Translate this sentence from the article on content moderation into Spanish: "The moderators must work within a highly secure network in order to correctly handle that content — something that can’t be replicated at home."

**Supplied passage**.

§ §

Screen Shot 2020-07-19 at 7.05.06 PM

Companies in spaces like social networking, video game development, online marketplaces, and dating apps typically don't have the bandwidth to do their own content moderation. Usually, they outsource it to third-party content moderation firms that are often overseas. This makes perfect sense – they should be directing their resources to the core of their business. 

Unfortunately, these large content moderation companies are currently dropping the ball. During a time when more people are communicating online than ever before, it would almost appear that content moderation is disappearing.

 

What happened?

For the most part, the content moderators have gone home as their own countries have issued shelter-in-place orders – But their laptops haven’t left with them.

Why?

A few reasons: First, content moderators regularly deal with content that violates laws (like material depicting child sexual abuse). The moderators must work within a highly secure network in order to correctly handle that content — something that can’t be replicated at home. And second, many just don’t work on laptops.

 

So, now what?

In these trying times, we must adapt.

It is clear that online communities must increase their investment in AI moderation solutions. But some may have trouble doing so:

  • AI performance depends on data, and some platforms might not collect data or make it readily accessible to developers.

  • AI engineers and data scientist don’t grow on trees – they cost a lot of money. Some platforms might not have these essential resources available to them.

For these platforms, the next-best step is to turn to an outside technology partner they can trust. Who they select should come down to breadth of capability and speed. The faster a company can offer up a comprehensive solution, the more they can support their users in this trying time.

§ §

**Provided material**.

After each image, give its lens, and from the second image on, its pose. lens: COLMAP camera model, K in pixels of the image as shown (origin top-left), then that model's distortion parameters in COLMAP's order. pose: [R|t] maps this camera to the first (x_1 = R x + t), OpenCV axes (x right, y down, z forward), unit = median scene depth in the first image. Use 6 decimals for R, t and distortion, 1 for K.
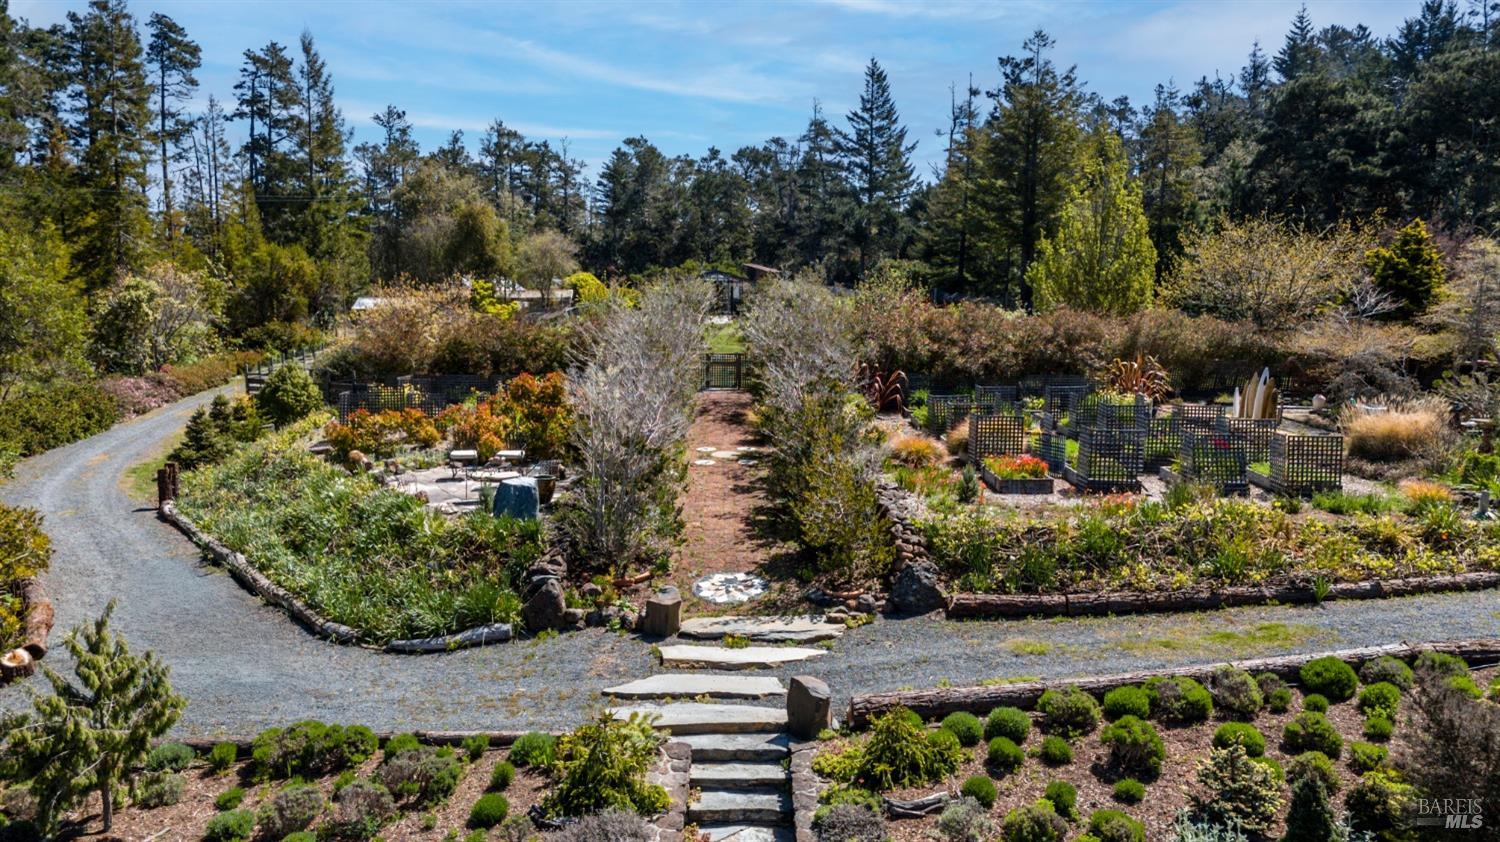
lens RADIAL K [[1131.3, 0, 752.6], [0, 1131.3, 410.8], [0, 0, 1]] dist [0.090037, -0.032763]
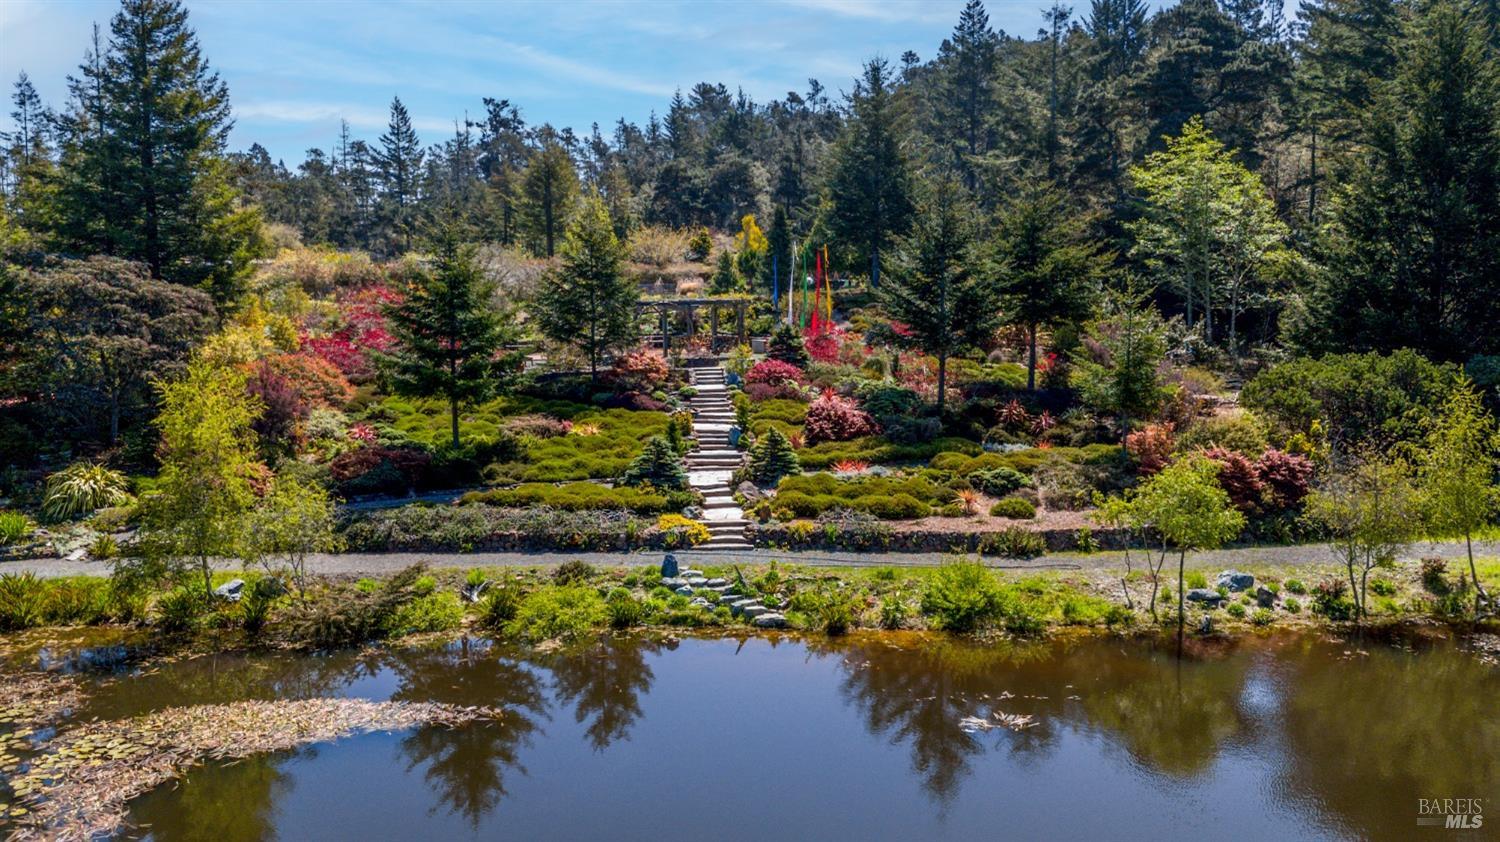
lens RADIAL K [[1131.3, 0, 752.6], [0, 1131.3, 410.8], [0, 0, 1]] dist [0.090037, -0.032763]
pose [[0.887507, -0.066161, 0.456020, -0.346690], [0.063127, 0.997765, 0.021903, 0.128397], [-0.456450, 0.009348, 0.889700, -0.848847]]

§ §

**Written response**. Los moderadores deben trabajar dentro de una red altamente segura para manejar correctamente ese contenido, algo que no se puede replicar en casa.